By the mid-1840s, a large Sema:th community was situated near the mouth of Sumas River, just off the eastern point of Sumas Mountain. There, a surveyor found “quite a large stockade fort” that resembled those built elsewhere by the Hudson Bay Company.
Other settlements were strung along a five-mile stretch of the river. And the lake itself was also a place to live.
When the mosquitoes came, Reimer writes that many residents would head to small collections of huts – but no single village – built on stilts around the lake.
While salmon from the Fraser River was the main food staple, Sumas Lake was, and its surrounding wetlands were, key resource hubs.
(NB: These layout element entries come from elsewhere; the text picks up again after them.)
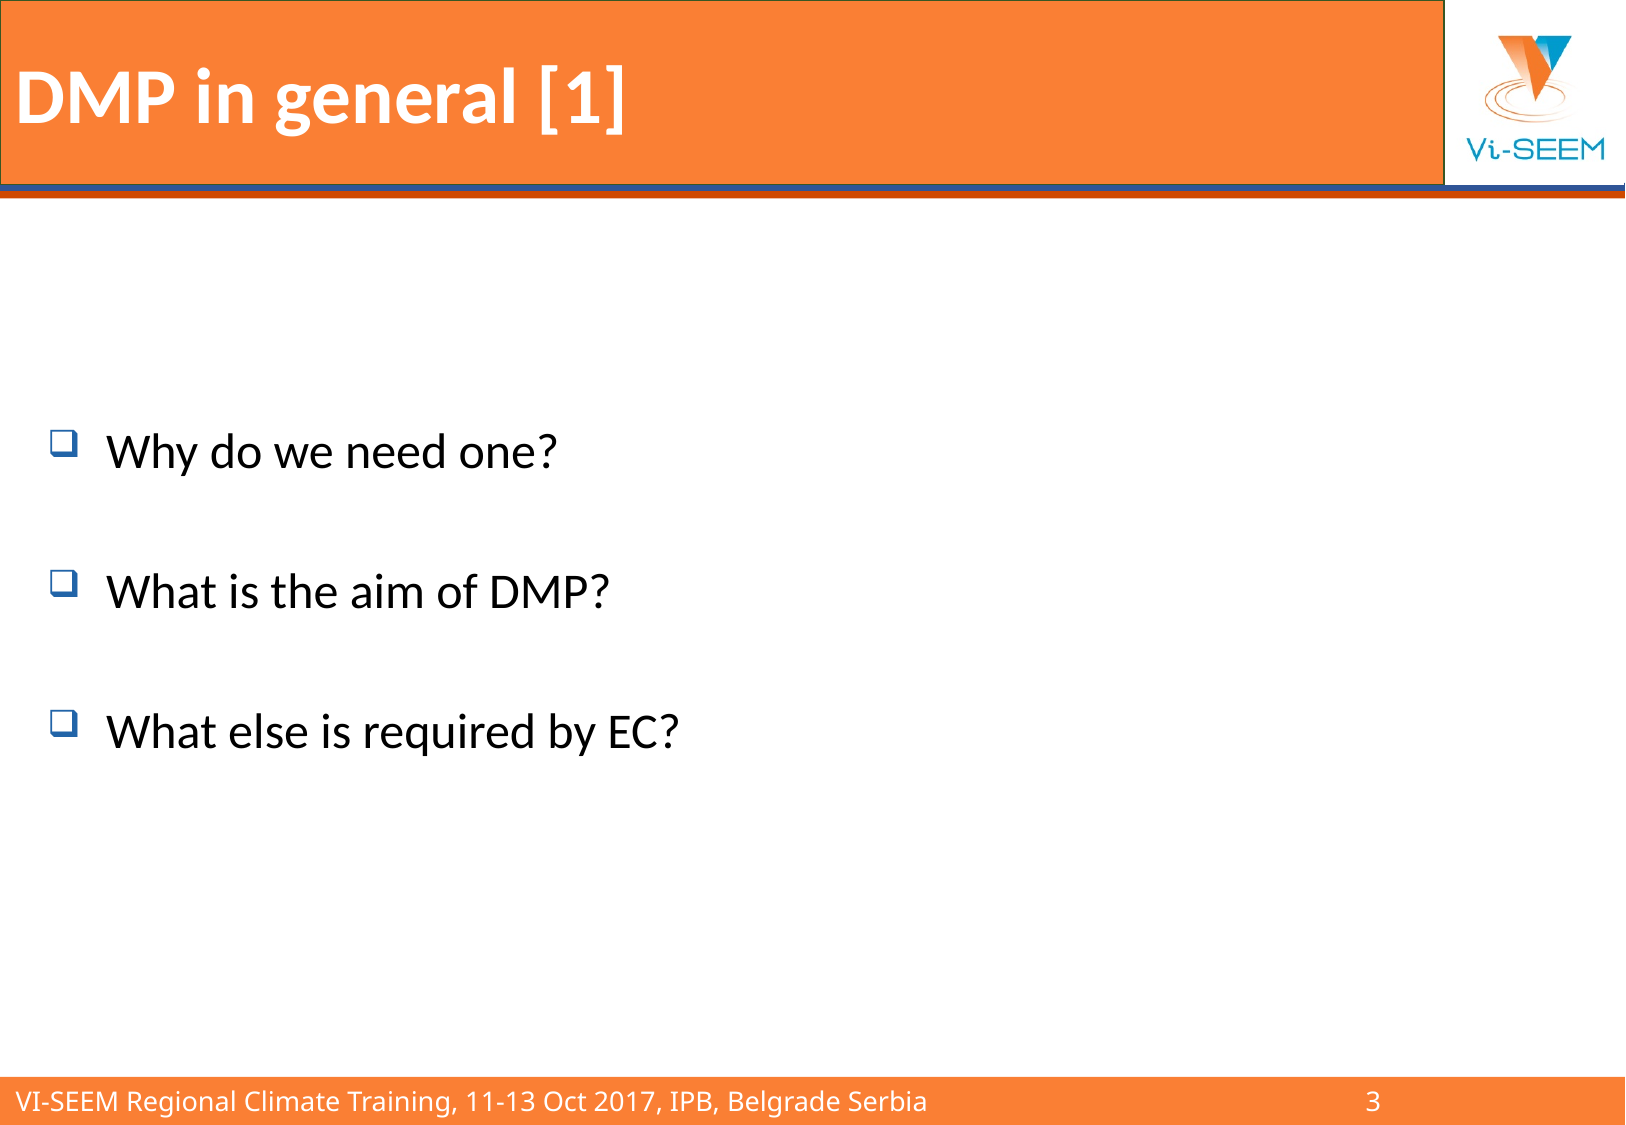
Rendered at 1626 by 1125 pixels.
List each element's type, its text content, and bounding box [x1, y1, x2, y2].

title DMP in general [1] [0, 0, 1445, 185]
list Why do we need one? What is the aim of DMP? What else is required by EC? [31, 271, 1593, 1076]
picture [1445, 0, 1624, 185]
footer VI-SEEM Regional Climate Training, 11-13 Oct 2017, IPB, Belgrade Serbia <number> [0, 1076, 1625, 1125]
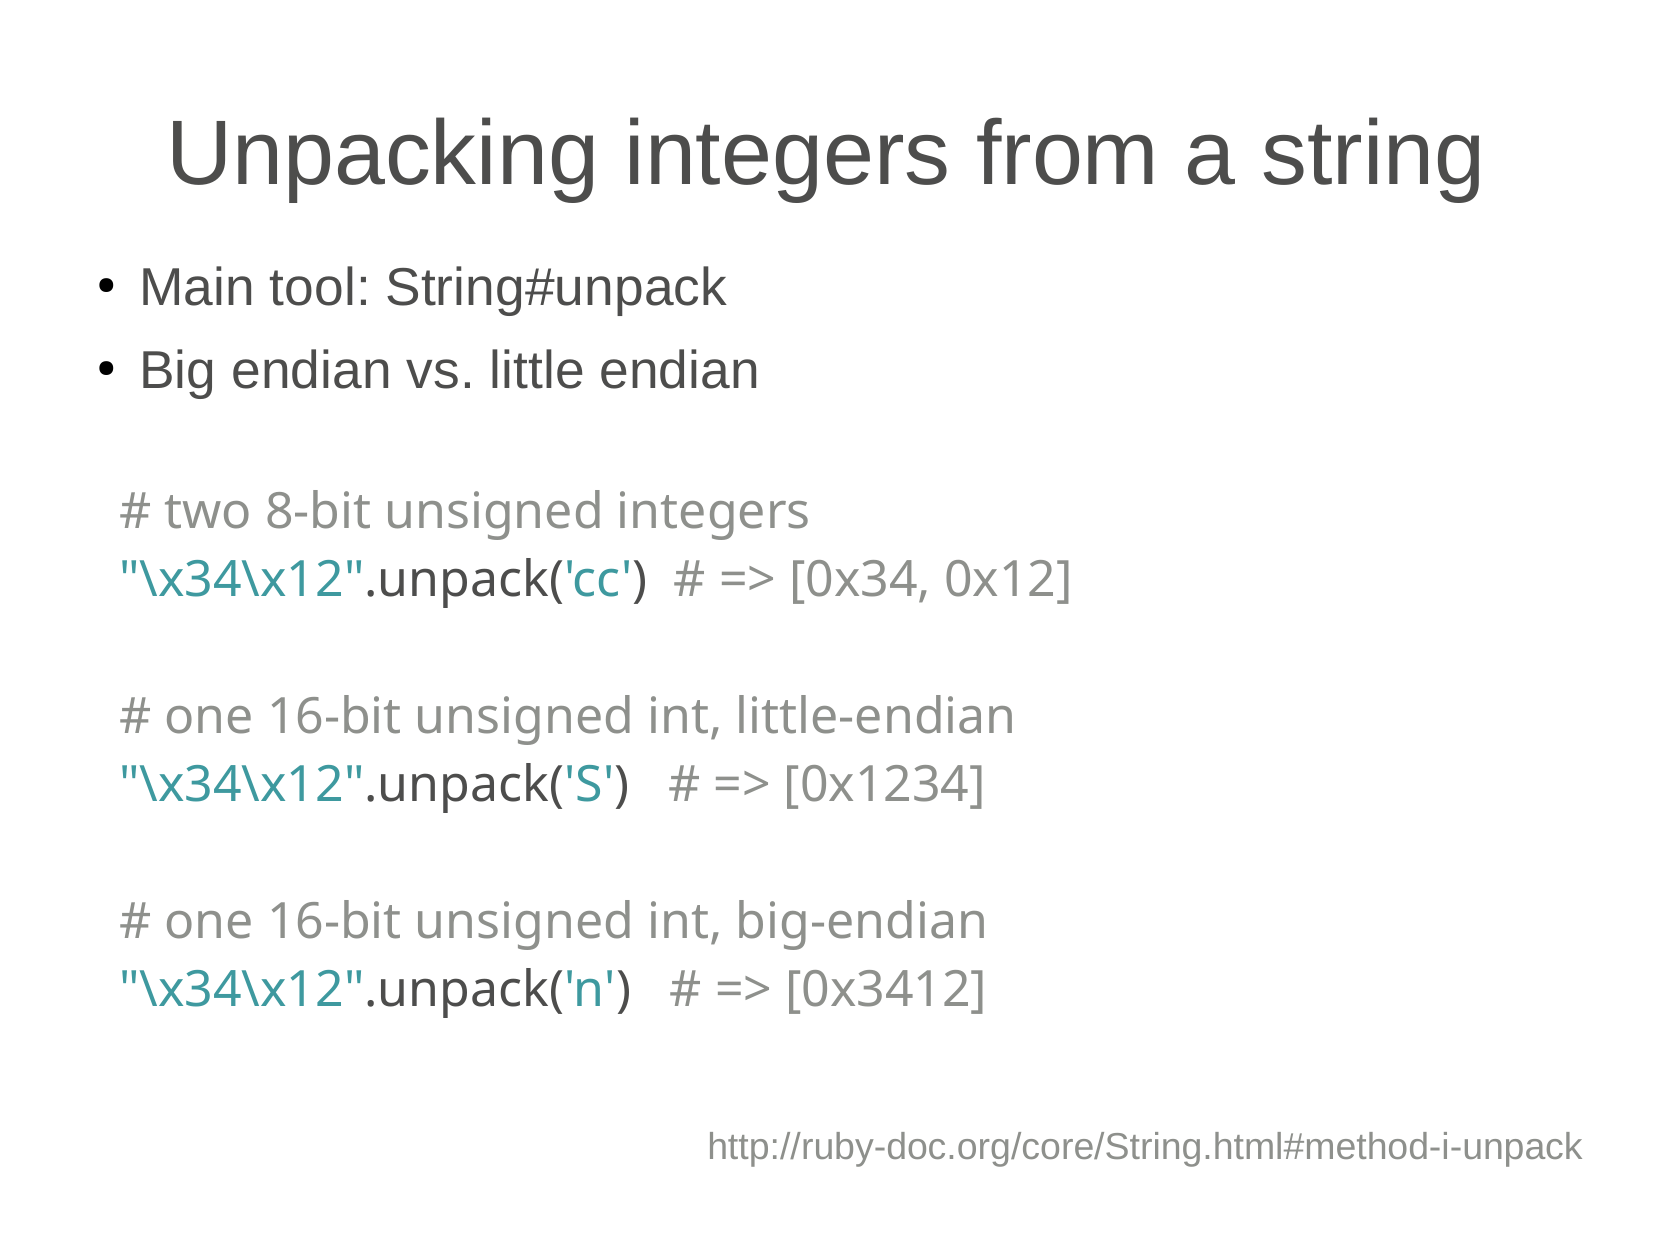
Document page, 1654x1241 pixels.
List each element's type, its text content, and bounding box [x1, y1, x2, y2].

text_box # two 8-bit unsigned integers "\x34\x12".unpack('cc') # => [0x34, 0x12] # one 16-bit unsigned int, little-endian "\x34\x12".unpack('S') # => [0x1234] # one 16-bit unsigned int, big-endian "\x34\x12".unpack('n') # => [0x3412] [104, 467, 1504, 1015]
list Main tool: String#unpack Big endian vs. little endian [82, 256, 1571, 402]
title Unpacking integers from a string [82, 49, 1571, 256]
text_box http://ruby-doc.org/core/String.html#method-i-unpack [692, 1118, 1599, 1176]
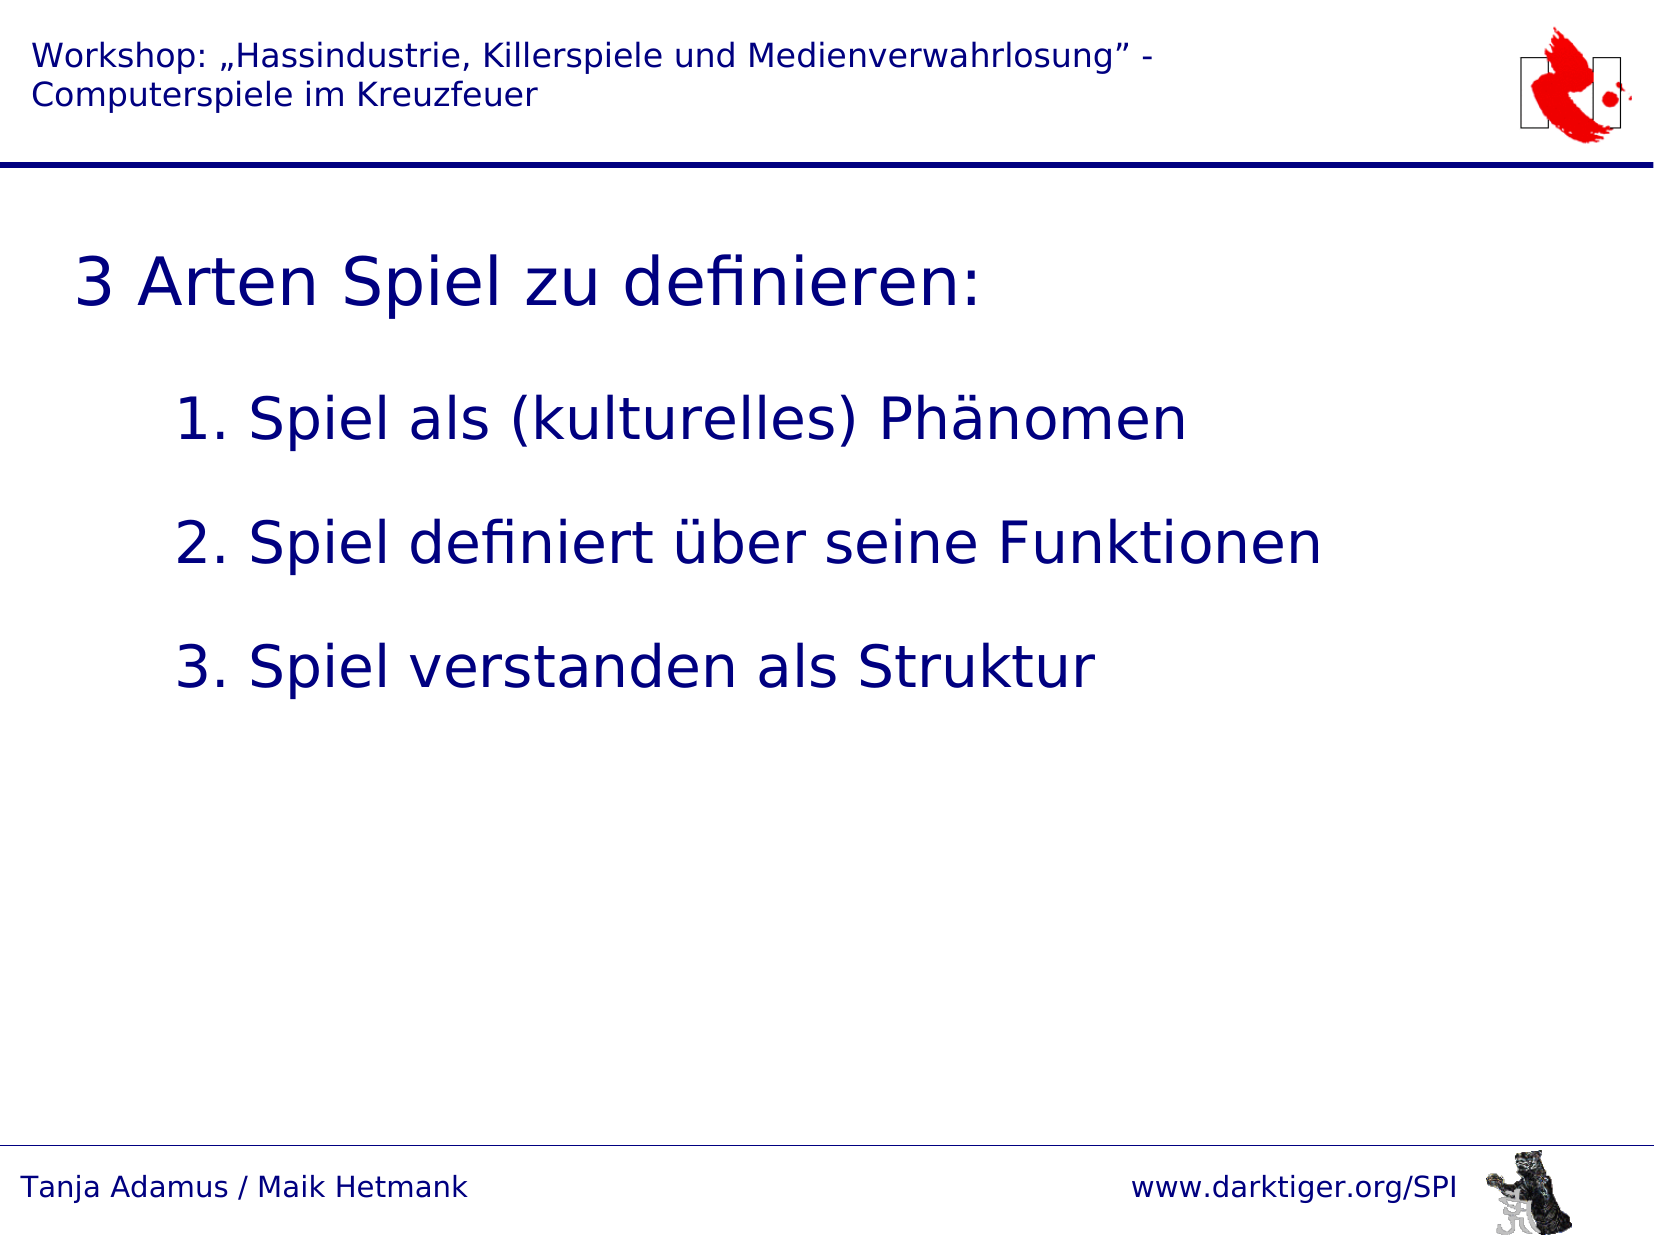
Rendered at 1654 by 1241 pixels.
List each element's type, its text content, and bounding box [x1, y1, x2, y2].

picture [1503, 16, 1632, 148]
text_box 1. Spiel als (kulturelles) Phänomen [159, 377, 1359, 461]
text_box Workshop: „Hassindustrie, Killerspiele und Medienverwahrlosung” - Computerspiele im Kreuzfeuer [16, 29, 1418, 178]
text_box 2. Spiel definiert über seine Funktionen [159, 501, 1595, 585]
text_box 3. Spiel verstanden als Struktur [159, 625, 1536, 727]
picture [1486, 1150, 1572, 1235]
text_box 3 Arten Spiel zu definieren: [59, 236, 1241, 329]
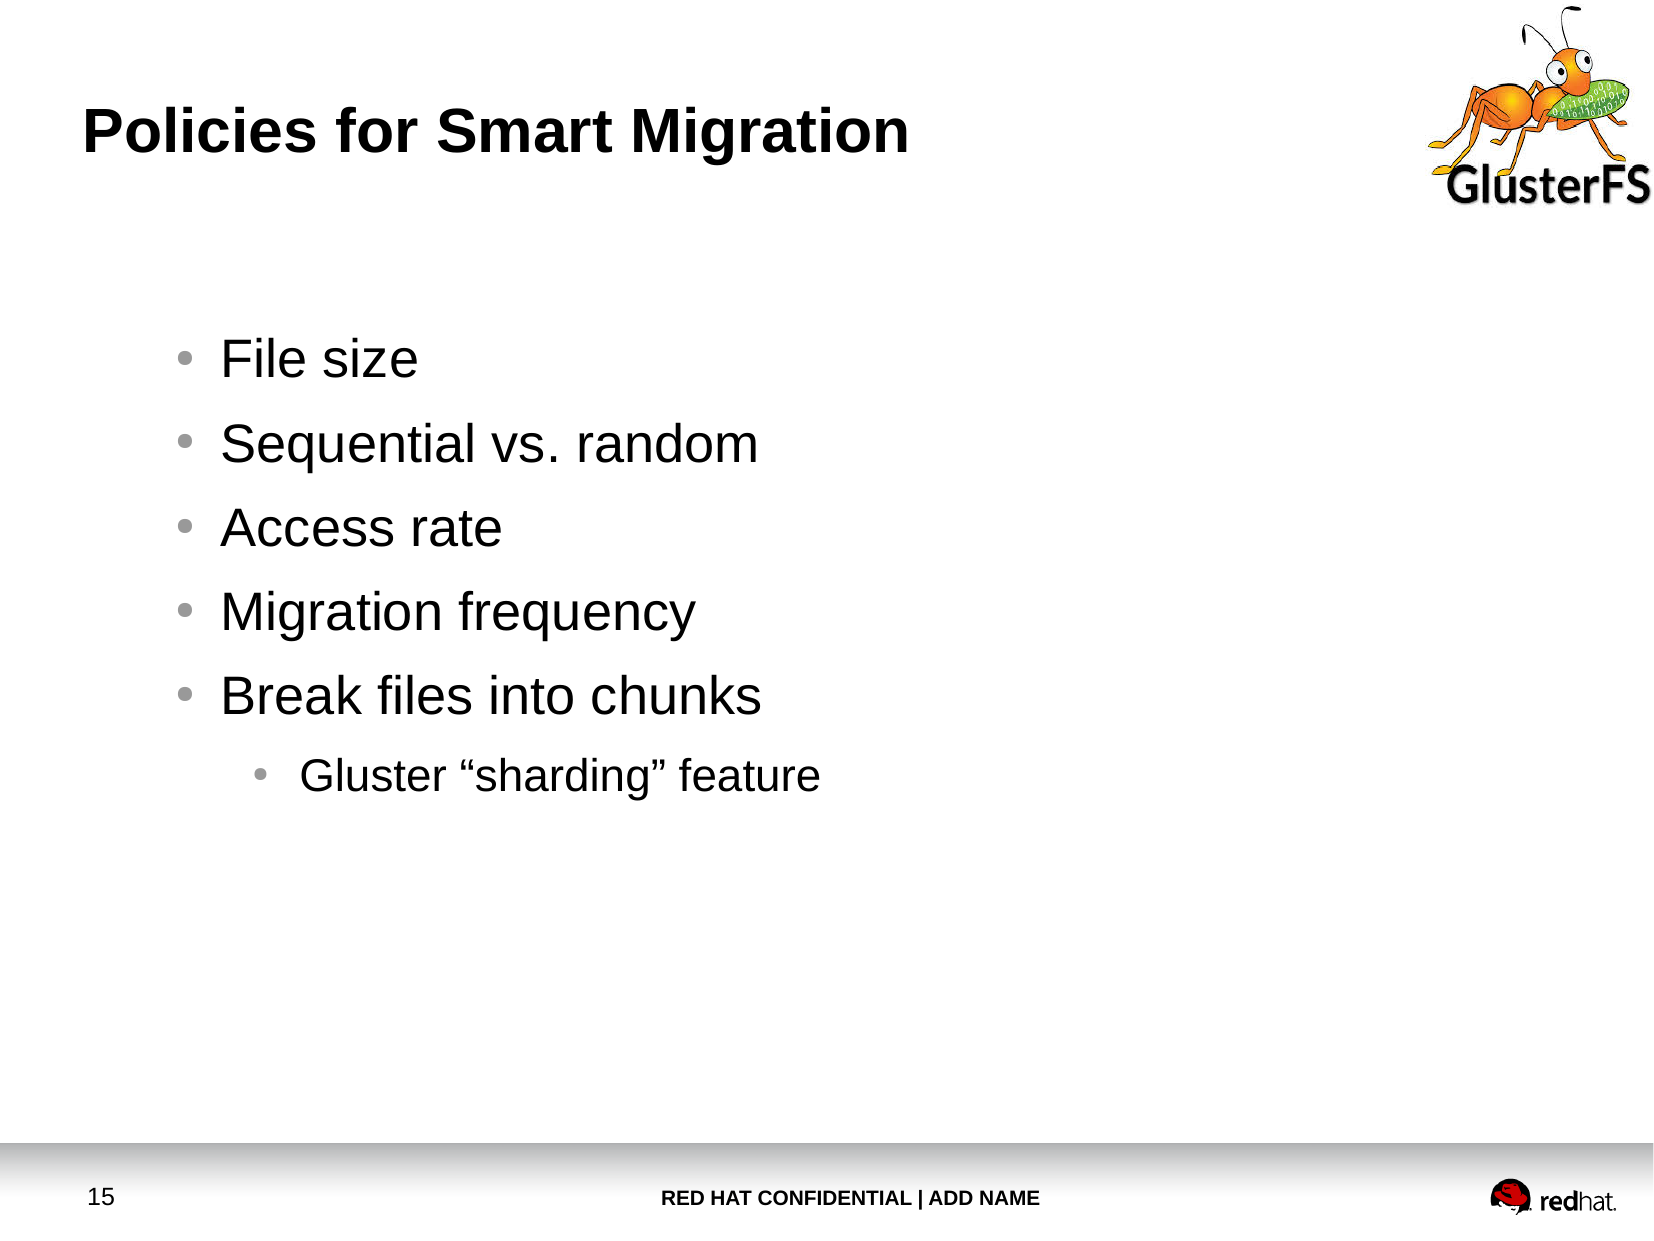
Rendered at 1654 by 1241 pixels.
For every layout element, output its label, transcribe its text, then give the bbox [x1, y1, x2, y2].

list File size Sequential vs. random Access rate Migration frequency Break files into chunks Gluster “sharding” feature [86, 244, 1576, 1039]
picture [0, 1143, 1654, 1241]
picture [1425, 4, 1653, 208]
title Policies for Smart Migration [82, 37, 1571, 226]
“The Sema:th’s reliance on Sumas Lake started the most basic level, for it provided the material resources that made their way of life possible,” Reimer writes.
Plants and trees were used to create clothes, nets, mats and boats. Birds on the lake were caught and killed en masse using massive nets hoisted into the air by teams of camouflaged canoeists then dropped on their unsuspecting prey.
And in the lake’s waters, sturgeon were the big catch. Their caviar was a delicacy and eaten with oil.
But just as valuable were the bladders of sturgeon, which were extracted, rolled into bundles, and soaked in water to create isinglass, “the strongest animal glue known.”
Reimer writes that “historians have failed to grasp the significance of isinglass to the Sema:th and its connection to the schools of sturgeon found in Sumas lake. Production, use and widespread trade of the ‘sturgeon-glue’ reveal how sophisticated the Sema:th use of resources truly was.”
Europeans began trickling into the region in the second half of the 1800s, but it wasn’t until the lake was drained in the early 1920s that white people really began moving to the area.
The process transformed the region and its population in ways that are only now being grappled with.
For a century, the draining of the lake and associated engineering works have been described as having allowed for the reclamation of farmland. But, Reimer notes, the work “didn’t reclaim the lake, it ended it.”
It’s impossible to evaluate the decision to do so, without an understanding of what was lost.
“You can’t appreciated the impact of the draining of the lake if you don’t know how it was used before.”
The Reach Gallery Museum will host a book launch for Before We Lost The Lake on Thursday, Dec. 13 from 6 to 8 p.m.